Articles

A View from the Easel

CHICAGO — The 26th installment of a series in which artists send in a photo and a description of their workspace.

Want to take part? Submit your studio, just check out the submission guidelines.

Stewart Bremner, Edinburgh, Scotland (site)

I have my studio in the living room of my flat in the Leith area of Edinburgh. It’s an affordable solution in a busy and expensive city. Leith is particularly vibrant and there is a lot of life going on around here. The flat is on the first floor (that’s the one above the ground floor) of a late Victorian tenement, three floors high, and stone-built. The windows are big and south-facing and with only a one floor timber yard across the street, the room is very bright.

I work at an architect’s drawing board that gives me a good solid support for my work. My materials are on a table and work bench to either side, all within easy reach. It keeps things compact and stops my workspace from taking over too much of my living space.

The walls and floor are covered in bubble wrap, to protect them from my sometimes over-enthusiastically applied paint. When the wind blows at the right angle through an open window, the sheets wave and rustle gently. At the times when I really need to concentrate, I put some bubble wrap over the windows as well, so that the activity in the street outside doesn’t catch my attention. I listen to music on headphones as well, for the same reason.

Carolyn Curtis, Albuquerque, New Mexico (site)

My space was an old workshop on the side of our apartment built in the mid-50s. One wall is lined with the old insides of a walk in cooler for me to be able to more easily hang things than on the old brick.

Since starting my 366 mail art project I enter here every morning coffee in hand to sit at my desk and create a 4×5 card. This is where having a space and a screen printing press comes in handy to be able to make my own prints, cards, shirts, experiment, and play. Another reason I never spent a lot of time building my studio out into a gallery room is I make messes. Be it painting, printing, collage, paper mache, making masonite cutouts or designing tanks I am making a mess.

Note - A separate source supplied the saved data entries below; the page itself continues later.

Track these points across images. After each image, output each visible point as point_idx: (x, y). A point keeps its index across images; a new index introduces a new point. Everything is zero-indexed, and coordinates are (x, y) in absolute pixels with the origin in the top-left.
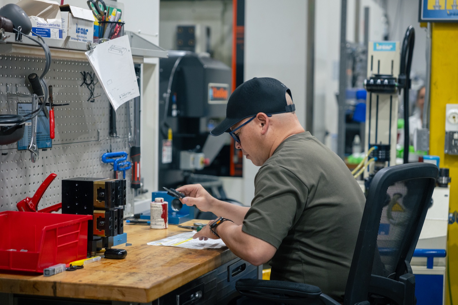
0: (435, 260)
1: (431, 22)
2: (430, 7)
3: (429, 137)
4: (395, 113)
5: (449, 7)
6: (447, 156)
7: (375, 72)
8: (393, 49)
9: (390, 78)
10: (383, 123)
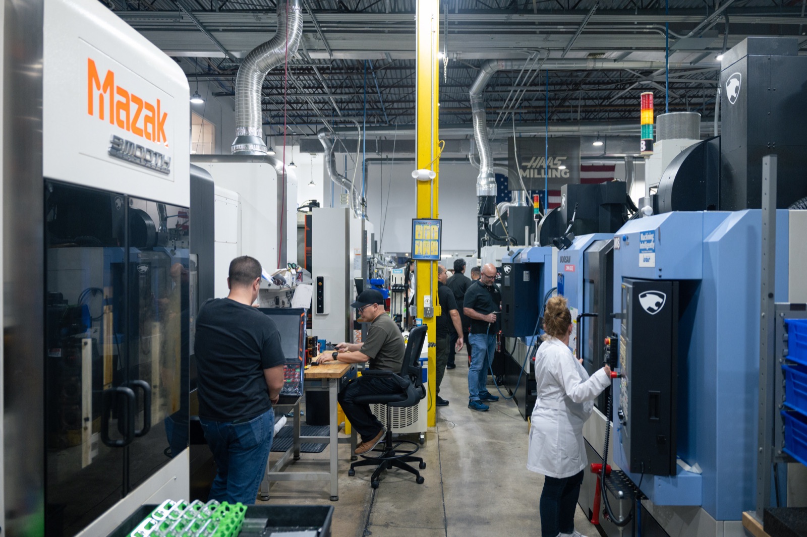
0: (424, 362)
1: (417, 260)
2: (416, 253)
3: (417, 310)
4: (403, 300)
5: (424, 254)
6: (425, 318)
7: (394, 283)
8: (402, 272)
9: (401, 286)
10: (398, 305)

I take each day as it comes as to what I want to dabble in that day and it all happens here. MY concrete cave of creativity. It may not be much to look at, but it is mine.

Kirsten Simonsen, Honolulu, Hawaii (site)

I work on raw wood panel which involves a lot of drawing on a flat surface. Because I work in my home and have a small bird (cockatiel), I switched entirely to acrylics for health reasons (Golden is best in my opinion). I work on raw wood and let the wood grain dictate the atmosphere of the piece. I prepare the wood with clear gesso and draw the images in graphite. When I want to add paint, I pull out the large easel on the left, and put it back when I am done. I glaze the images slowly with acrylic glazing medium, and refine with graphite and colored pencils as the final step.

The finished work functions more as a drawing than a painting, despite the fact that I use paint. Hawaii has many different climates, some quite wet. I choose to live in a dry area of the island because I work on wood.

Geoffrey Stein, New York City (site)

This is the painting wall in my studio. I am a recovering lawyer and paint almost every day. I usually have the piece I’m working on in the center of the wall. Above are a series of small collages I made this summer, a departure from my usual figurative painting practice. To the sides are collections of images I am interested in – reference photos, exhibit cards, magazine clippings, and photos I have taken while walking around the city. I use these changing collages to think about visual ideas and for inspiration.

Hazel Ang, Munich, Germany (site)

I take up one half of the living room in the apartment I share with my partner. Since I am a full-time vector artist, I have to have a pretty hi-tech set up both in my work office and also in my space at home. In this photo, I am currently set up for traditional work: starting a new portrait with acrylics on Bristol cardboard.